Can someone advice what should look for .

Configuration
4F2-DWDM-1GB-4F2
4318 Code level

Shanker
Updated on 2010-12-28T19:01:18Z at 2010-12-28T19:01:18Z by SystemAdmin
  • DS_lover
    DS_lover
    3 Posts

    Re: SVC 1920 Global Mirror

    ‏2010-07-31T04:31:29Z  
    Additional information ..
    Those mdisk participate in the Copy Service do have high response time (Backend)
  • TMasteen
    TMasteen
    341 Posts

    Re: SVC 1920 Global Mirror

    ‏2010-07-31T10:37:03Z  
    Shanker,

    I have no direct answer for your question. I did have the same issue in the past. In our case it was intercluster bandwidth.
    You could take a look at this Redbook
    There is a chapter about Diagnosing and fixing 1920 errors.
  • SystemAdmin
    SystemAdmin
    4779 Posts

    Re: SVC 1920 Global Mirror

    ‏2010-08-01T07:05:14Z  
    I would suggest you place a service call.
    You should also review:

    http://publib.boulder.ibm.com/infocenter/svcic/v3r1m0/index.jsp?topic=/com.ibm.storage.svc.console.doc/svc_mirrorgmlinktolerance_3istus.html

    One thing that stands out to me is this metric:

    Port to Local Node Send Response Time
    9.5
    7.5
    7.2
    6.9
    5.8
    3.6
    3
    3
    3
    3
    2.7
    2.7
    2.6
    2.2
    Your local nodes should be able to get responses in less than 1ms.
    Suggests local congestion.
    Then I look at the matching queue times:

    Port to Local Node Send Queue Time
    14.7
    13.4
    8.1
    9.2
    10.9
    6
    2.9
    3.5
    2.8
    1.6
    4.3
    0.9
    1.2
    This shows buffer shortages in your local switching.
    Regards, Anthony Vandewerdt

    Visit my blog: http://tinyurl.com/23wgvkw
    Follow me on twitter: http://twitter.com/anthonyvdwerdt
  • Jose.Burmester
    Jose.Burmester
    1 Post

    Re: SVC 1920 Global Mirror

    ‏2010-12-08T22:38:47Z  
    TMasteen wrote:
    Shanker,

    I have no direct answer for your question. I did have the same issue in the past. In our case it was intercluster bandwidth.
    You could take a look at this Redbook
    There is a chapter about Diagnosing and fixing 1920 errors.

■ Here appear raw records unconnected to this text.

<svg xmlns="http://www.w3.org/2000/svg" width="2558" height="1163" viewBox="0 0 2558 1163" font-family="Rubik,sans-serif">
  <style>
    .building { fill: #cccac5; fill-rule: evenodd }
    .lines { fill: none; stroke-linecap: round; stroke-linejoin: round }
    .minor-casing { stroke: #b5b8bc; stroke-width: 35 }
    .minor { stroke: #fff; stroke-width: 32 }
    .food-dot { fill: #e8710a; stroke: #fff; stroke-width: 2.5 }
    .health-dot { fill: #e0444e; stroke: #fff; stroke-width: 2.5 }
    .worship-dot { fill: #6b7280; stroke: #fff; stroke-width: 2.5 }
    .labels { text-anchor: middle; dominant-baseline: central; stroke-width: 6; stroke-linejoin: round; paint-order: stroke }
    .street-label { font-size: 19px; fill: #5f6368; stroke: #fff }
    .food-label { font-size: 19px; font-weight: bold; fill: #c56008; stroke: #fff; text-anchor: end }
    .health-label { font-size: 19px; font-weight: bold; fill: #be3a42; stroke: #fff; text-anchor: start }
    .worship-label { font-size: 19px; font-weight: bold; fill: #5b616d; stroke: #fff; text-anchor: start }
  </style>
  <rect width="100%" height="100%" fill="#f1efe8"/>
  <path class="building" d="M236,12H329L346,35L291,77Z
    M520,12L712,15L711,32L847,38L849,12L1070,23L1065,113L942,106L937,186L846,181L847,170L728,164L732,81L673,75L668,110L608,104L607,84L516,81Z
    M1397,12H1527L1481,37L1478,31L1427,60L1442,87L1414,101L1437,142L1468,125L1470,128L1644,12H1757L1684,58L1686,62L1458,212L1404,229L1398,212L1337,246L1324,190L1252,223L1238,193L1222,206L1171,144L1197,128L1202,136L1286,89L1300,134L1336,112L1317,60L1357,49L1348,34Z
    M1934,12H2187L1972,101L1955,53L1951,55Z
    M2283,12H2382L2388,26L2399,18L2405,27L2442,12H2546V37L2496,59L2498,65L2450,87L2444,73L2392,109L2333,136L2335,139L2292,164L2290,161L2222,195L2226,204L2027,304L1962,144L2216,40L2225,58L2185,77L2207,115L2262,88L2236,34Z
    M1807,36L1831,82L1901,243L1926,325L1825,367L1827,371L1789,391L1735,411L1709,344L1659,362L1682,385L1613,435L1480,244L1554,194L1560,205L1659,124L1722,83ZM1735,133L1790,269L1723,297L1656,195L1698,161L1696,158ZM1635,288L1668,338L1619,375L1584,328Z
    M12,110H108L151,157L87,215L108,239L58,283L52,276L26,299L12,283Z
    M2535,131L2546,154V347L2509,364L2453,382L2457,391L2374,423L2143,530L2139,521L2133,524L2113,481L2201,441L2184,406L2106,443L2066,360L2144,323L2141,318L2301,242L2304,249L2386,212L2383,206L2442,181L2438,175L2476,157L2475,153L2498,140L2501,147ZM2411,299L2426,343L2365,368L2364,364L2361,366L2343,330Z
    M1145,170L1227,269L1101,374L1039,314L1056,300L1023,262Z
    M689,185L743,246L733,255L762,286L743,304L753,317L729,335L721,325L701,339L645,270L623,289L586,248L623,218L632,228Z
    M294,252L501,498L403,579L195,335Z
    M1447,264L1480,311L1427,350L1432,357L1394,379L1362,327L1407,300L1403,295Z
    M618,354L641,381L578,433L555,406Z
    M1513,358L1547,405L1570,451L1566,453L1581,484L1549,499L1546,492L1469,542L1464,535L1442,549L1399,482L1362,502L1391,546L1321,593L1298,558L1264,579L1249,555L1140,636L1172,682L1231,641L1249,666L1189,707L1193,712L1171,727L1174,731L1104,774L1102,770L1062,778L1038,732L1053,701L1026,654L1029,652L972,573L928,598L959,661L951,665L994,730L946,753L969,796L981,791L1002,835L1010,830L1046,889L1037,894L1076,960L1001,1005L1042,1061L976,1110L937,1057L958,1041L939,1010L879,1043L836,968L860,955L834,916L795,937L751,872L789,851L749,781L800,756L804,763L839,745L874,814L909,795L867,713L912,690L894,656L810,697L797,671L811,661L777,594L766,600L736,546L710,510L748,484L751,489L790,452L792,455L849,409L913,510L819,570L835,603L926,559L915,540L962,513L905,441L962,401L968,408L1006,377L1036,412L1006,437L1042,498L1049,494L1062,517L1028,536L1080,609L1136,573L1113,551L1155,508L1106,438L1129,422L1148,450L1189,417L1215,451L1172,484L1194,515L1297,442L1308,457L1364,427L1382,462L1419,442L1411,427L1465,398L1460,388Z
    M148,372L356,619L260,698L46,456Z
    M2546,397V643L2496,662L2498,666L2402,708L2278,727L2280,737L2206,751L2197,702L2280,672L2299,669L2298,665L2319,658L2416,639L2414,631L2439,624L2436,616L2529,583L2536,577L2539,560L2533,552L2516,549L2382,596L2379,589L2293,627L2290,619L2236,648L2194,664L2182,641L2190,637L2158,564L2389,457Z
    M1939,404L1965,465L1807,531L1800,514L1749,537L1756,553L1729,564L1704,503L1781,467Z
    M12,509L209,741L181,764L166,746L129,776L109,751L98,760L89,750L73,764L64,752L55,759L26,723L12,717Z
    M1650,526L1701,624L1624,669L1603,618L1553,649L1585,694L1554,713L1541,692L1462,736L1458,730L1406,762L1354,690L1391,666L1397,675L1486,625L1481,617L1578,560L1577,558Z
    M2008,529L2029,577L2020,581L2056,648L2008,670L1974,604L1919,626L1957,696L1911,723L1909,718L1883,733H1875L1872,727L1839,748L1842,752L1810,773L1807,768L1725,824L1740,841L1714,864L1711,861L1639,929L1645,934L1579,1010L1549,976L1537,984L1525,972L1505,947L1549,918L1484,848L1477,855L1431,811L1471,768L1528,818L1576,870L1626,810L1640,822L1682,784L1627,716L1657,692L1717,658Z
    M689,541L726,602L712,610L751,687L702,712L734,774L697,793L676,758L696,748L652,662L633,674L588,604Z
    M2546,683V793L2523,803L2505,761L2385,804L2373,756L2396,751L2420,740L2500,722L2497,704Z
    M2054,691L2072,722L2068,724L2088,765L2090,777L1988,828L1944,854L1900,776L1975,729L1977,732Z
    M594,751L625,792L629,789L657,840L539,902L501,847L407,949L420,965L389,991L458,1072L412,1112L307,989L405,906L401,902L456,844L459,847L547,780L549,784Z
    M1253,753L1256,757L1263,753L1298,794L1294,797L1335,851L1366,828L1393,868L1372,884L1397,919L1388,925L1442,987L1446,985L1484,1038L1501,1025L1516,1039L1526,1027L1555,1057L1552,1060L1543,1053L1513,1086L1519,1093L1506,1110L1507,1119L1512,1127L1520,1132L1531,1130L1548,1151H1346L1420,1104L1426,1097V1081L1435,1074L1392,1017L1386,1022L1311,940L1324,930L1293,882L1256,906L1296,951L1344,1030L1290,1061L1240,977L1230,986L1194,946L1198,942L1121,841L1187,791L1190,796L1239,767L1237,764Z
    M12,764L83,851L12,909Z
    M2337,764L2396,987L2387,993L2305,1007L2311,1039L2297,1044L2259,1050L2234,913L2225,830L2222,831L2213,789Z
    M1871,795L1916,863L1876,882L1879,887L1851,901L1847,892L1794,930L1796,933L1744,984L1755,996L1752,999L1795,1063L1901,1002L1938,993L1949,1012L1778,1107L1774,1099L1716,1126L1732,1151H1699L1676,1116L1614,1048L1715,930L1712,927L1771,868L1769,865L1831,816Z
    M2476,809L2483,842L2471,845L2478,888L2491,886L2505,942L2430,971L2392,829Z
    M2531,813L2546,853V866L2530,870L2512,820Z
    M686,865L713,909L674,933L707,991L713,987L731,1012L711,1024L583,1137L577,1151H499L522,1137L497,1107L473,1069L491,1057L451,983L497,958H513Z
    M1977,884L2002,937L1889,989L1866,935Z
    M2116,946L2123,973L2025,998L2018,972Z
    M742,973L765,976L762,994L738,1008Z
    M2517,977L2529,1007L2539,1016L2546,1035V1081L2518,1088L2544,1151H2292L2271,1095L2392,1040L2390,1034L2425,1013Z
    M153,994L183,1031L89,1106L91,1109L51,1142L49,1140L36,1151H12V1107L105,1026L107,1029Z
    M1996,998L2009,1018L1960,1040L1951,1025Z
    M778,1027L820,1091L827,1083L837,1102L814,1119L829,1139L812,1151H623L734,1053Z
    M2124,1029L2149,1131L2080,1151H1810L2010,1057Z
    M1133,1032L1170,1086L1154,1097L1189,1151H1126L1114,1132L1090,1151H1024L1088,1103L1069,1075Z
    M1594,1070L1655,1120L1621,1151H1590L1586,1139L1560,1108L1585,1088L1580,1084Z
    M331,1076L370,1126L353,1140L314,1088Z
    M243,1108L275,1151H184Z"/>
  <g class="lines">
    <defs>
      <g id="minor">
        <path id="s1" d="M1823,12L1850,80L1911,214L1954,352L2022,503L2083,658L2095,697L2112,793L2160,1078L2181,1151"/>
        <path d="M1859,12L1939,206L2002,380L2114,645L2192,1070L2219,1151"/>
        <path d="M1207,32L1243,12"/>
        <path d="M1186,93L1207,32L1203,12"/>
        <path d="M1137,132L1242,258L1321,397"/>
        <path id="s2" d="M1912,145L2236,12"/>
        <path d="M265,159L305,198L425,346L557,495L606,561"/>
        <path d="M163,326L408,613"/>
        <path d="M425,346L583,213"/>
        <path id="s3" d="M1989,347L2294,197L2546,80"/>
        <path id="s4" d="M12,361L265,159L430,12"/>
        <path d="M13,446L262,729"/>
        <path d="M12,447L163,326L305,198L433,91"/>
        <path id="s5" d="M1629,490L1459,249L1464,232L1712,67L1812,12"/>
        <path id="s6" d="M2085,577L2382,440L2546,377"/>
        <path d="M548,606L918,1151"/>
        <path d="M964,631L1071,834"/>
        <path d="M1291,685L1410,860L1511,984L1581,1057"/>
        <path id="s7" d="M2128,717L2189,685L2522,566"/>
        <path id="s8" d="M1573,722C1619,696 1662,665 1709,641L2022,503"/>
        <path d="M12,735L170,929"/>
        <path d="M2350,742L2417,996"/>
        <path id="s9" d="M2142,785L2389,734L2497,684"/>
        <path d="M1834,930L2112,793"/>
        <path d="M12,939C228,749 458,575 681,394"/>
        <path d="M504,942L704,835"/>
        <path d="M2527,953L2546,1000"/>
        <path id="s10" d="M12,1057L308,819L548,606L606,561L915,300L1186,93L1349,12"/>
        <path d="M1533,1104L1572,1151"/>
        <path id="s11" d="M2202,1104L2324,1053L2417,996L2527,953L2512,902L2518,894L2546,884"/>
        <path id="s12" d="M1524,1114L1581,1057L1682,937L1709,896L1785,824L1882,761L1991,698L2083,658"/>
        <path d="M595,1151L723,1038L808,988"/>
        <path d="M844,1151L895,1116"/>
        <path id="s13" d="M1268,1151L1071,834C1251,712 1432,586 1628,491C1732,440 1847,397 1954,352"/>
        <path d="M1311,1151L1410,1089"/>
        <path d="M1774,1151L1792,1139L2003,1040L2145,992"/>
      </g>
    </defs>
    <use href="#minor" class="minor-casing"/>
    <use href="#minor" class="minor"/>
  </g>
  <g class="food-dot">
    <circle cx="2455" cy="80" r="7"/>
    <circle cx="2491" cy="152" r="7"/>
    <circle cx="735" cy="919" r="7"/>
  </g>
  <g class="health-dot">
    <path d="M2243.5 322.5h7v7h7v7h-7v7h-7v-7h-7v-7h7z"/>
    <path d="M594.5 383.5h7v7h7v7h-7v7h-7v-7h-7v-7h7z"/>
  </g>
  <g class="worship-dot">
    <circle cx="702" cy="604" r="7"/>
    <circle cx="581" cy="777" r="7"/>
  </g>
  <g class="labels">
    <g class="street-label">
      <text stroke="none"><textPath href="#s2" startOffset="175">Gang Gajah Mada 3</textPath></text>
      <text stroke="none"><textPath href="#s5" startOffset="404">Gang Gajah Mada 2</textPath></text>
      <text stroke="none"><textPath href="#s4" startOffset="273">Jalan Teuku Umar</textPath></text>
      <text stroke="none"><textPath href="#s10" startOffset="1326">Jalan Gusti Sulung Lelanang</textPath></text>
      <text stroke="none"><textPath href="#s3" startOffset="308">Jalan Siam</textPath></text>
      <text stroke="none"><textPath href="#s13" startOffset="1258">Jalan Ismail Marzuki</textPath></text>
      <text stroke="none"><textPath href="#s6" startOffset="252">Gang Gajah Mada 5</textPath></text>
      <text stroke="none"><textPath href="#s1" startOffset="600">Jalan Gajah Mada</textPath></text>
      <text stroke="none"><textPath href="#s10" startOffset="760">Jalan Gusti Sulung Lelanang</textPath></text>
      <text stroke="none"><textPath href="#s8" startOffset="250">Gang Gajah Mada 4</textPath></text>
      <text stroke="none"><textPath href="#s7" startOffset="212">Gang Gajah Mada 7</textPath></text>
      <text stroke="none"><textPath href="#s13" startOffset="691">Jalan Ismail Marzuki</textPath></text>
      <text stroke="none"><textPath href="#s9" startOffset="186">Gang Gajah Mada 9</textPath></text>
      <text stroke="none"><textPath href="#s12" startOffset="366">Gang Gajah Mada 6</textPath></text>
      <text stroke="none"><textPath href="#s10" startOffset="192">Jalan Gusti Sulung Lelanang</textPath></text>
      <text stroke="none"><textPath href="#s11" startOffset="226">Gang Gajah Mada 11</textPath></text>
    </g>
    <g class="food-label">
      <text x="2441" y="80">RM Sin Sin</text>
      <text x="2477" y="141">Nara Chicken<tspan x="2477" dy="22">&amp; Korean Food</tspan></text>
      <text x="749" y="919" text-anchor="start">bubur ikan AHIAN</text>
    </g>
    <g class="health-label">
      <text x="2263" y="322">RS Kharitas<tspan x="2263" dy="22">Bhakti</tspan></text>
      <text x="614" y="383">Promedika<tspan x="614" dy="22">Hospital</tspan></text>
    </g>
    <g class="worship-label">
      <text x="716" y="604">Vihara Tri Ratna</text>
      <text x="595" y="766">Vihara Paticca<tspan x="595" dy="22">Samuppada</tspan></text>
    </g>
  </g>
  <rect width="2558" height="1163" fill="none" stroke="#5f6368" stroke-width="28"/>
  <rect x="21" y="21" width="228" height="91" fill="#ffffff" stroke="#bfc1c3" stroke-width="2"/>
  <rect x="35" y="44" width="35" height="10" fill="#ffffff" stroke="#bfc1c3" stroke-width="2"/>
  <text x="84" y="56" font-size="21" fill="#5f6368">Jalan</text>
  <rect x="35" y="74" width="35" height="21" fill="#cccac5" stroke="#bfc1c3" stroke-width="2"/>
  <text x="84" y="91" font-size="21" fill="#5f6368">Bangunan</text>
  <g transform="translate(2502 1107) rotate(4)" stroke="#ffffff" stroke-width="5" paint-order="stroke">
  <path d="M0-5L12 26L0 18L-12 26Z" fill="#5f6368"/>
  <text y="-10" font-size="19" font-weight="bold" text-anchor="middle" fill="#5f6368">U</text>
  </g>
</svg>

    Thanks for your sharing! It's very valuable, Now I understand more about it.
  • SystemAdmin
    SystemAdmin
    4779 Posts

    Re: SVC 1920 Global Mirror

    ‏2010-12-28T19:01:18Z  
    TMasteen wrote:
    Shanker,

    I have no direct answer for your question. I did have the same issue in the past. In our case it was intercluster bandwidth.
    You could take a look at this Redbook
    There is a chapter about Diagnosing and fixing 1920 errors.

    Thanks for your sharing! It's very valuable, Now I understand more about it.
    We too are plauged with 1920's when the FCIP link is fine and underutilized. I think we finally figured out that the inter-node communications were killing the gm relationships. Quite difficult to diagnose. We moved some of the workload to a different IO grp, after noticing that the iogrp in question was pushing 400MB/s over ALL it's 4Gbit FC connections!

    The really bad part about this is that it will randomly kill off relationships, without figuring in the workload for the different GM relationships. We would see very active luns continue to replicate, when low activity ones would 1920. Or, see that some heavy lifting was going on (high writes) on a given lun, and others with not nearly as much activity would get 1920's.

    Also, when you have an indivdual lun exceed write rates of 20MB/s you will see them die, even when you have plenty of bandwidth on the WAN side to accomadate the workload. There needs to be more info on how exactly global mirror works, at least for the SVC side of the house.

    We plan on migating from 8G4's to CF8's and also from 48K's to DCX 8Gb switches, hopefully this will make the inner-node communication issues less common.